### THE DATA
┌────────
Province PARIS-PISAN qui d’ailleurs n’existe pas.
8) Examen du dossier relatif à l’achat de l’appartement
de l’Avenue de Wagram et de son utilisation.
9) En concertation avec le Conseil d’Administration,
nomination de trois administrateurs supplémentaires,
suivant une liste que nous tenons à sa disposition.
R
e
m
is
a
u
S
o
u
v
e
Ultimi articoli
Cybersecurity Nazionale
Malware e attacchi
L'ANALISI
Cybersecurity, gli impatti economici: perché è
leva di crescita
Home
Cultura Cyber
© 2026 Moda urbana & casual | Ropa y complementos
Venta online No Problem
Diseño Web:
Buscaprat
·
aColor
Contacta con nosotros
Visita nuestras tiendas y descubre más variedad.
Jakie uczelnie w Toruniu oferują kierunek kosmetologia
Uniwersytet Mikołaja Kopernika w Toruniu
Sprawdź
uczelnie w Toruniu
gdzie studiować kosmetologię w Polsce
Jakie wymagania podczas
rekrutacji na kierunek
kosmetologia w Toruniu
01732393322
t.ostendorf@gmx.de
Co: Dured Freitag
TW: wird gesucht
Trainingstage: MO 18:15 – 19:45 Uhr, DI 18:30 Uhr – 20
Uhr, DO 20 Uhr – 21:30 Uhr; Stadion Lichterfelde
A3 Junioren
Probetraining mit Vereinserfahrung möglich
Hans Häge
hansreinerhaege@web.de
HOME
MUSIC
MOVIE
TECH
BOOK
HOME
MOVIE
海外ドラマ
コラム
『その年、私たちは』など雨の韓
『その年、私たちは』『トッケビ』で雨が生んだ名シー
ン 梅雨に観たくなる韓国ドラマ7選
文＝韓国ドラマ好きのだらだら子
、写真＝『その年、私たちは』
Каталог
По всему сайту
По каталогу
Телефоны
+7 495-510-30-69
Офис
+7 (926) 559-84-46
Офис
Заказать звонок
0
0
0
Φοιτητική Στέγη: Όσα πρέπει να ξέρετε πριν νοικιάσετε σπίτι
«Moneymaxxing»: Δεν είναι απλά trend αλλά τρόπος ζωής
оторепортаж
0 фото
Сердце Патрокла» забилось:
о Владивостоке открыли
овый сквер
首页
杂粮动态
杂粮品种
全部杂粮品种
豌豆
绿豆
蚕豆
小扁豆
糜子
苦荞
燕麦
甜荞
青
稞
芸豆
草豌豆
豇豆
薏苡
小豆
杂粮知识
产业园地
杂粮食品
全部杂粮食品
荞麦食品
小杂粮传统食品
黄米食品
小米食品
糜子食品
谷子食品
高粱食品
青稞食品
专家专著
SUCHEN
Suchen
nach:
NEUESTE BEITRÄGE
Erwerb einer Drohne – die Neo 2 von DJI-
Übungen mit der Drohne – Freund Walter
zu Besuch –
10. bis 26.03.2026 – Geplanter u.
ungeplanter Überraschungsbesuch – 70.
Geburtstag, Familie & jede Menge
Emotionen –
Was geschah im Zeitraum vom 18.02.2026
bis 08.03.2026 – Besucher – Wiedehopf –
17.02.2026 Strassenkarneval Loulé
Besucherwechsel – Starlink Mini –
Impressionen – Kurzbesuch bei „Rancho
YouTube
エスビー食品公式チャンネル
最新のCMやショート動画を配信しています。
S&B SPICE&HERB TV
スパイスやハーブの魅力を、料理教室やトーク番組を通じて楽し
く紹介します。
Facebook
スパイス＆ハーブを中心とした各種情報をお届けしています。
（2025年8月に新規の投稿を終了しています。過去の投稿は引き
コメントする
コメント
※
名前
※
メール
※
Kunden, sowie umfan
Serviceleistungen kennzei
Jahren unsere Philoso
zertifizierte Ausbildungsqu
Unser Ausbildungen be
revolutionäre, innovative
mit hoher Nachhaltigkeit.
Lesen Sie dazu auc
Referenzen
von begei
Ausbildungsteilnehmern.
└────────
### INSTRUCTION
The full listing, retyped exactly, is the expected answer.

### TASK ANSWER
Province PARIS-PISAN qui d’ailleurs n’existe pas.
8) Examen du dossier relatif à l’achat de l’appartement
de l’Avenue de Wagram et de son utilisation.
9) En concertation avec le Conseil d’Administration,
nomination de trois administrateurs supplémentaires,
suivant une liste que nous tenons à sa disposition.
R
e
m
is
a
u
S
o
u
v
e
Ultimi articoli
Cybersecurity Nazionale
Malware e attacchi
L'ANALISI
Cybersecurity, gli impatti economici: perché è
leva di crescita
Home
Cultura Cyber
© 2026 Moda urbana & casual | Ropa y complementos
Venta online No Problem
Diseño Web:
Buscaprat
·
aColor
Contacta con nosotros
Visita nuestras tiendas y descubre más variedad.
Jakie uczelnie w Toruniu oferują kierunek kosmetologia
Uniwersytet Mikołaja Kopernika w Toruniu
Sprawdź
uczelnie w Toruniu
gdzie studiować kosmetologię w Polsce
Jakie wymagania podczas
rekrutacji na kierunek
kosmetologia w Toruniu
01732393322
t.ostendorf@gmx.de
Co: Dured Freitag
TW: wird gesucht
Trainingstage: MO 18:15 – 19:45 Uhr, DI 18:30 Uhr – 20
Uhr, DO 20 Uhr – 21:30 Uhr; Stadion Lichterfelde
A3 Junioren
Probetraining mit Vereinserfahrung möglich
Hans Häge
hansreinerhaege@web.de
HOME
MUSIC
MOVIE
TECH
BOOK
HOME
MOVIE
海外ドラマ
コラム
『その年、私たちは』など雨の韓
『その年、私たちは』『トッケビ』で雨が生んだ名シー
ン 梅雨に観たくなる韓国ドラマ7選
文＝韓国ドラマ好きのだらだら子
、写真＝『その年、私たちは』
Каталог
По всему сайту
По каталогу
Телефоны
+7 495-510-30-69
Офис
+7 (926) 559-84-46
Офис
Заказать звонок
0
0
0
Φοιτητική Στέγη: Όσα πρέπει να ξέρετε πριν νοικιάσετε σπίτι
«Moneymaxxing»: Δεν είναι απλά trend αλλά τρόπος ζωής
оторепортаж
0 фото
Сердце Патрокла» забилось:
о Владивостоке открыли
овый сквер
首页
杂粮动态
杂粮品种
全部杂粮品种
豌豆
绿豆
蚕豆
小扁豆
糜子
苦荞
燕麦
甜荞
青
稞
芸豆
草豌豆
豇豆
薏苡
小豆
杂粮知识
产业园地
杂粮食品
全部杂粮食品
荞麦食品
小杂粮传统食品
黄米食品
小米食品
糜子食品
谷子食品
高粱食品
青稞食品
专家专著
SUCHEN
Suchen
nach:
NEUESTE BEITRÄGE
Erwerb einer Drohne – die Neo 2 von DJI-
Übungen mit der Drohne – Freund Walter
zu Besuch –
10. bis 26.03.2026 – Geplanter u.
ungeplanter Überraschungsbesuch – 70.
Geburtstag, Familie & jede Menge
Emotionen –
Was geschah im Zeitraum vom 18.02.2026
bis 08.03.2026 – Besucher – Wiedehopf –
17.02.2026 Strassenkarneval Loulé
Besucherwechsel – Starlink Mini –
Impressionen – Kurzbesuch bei „Rancho
YouTube
エスビー食品公式チャンネル
最新のCMやショート動画を配信しています。
S&B SPICE&HERB TV
スパイスやハーブの魅力を、料理教室やトーク番組を通じて楽し
く紹介します。
Facebook
スパイス＆ハーブを中心とした各種情報をお届けしています。
（2025年8月に新規の投稿を終了しています。過去の投稿は引き
コメントする
コメント
※
名前
※
メール
※
Kunden, sowie umfan
Serviceleistungen kennzei
Jahren unsere Philoso
zertifizierte Ausbildungsqu
Unser Ausbildungen be
revolutionäre, innovative
mit hoher Nachhaltigkeit.
Lesen Sie dazu auc
Referenzen
von begei
Ausbildungsteilnehmern.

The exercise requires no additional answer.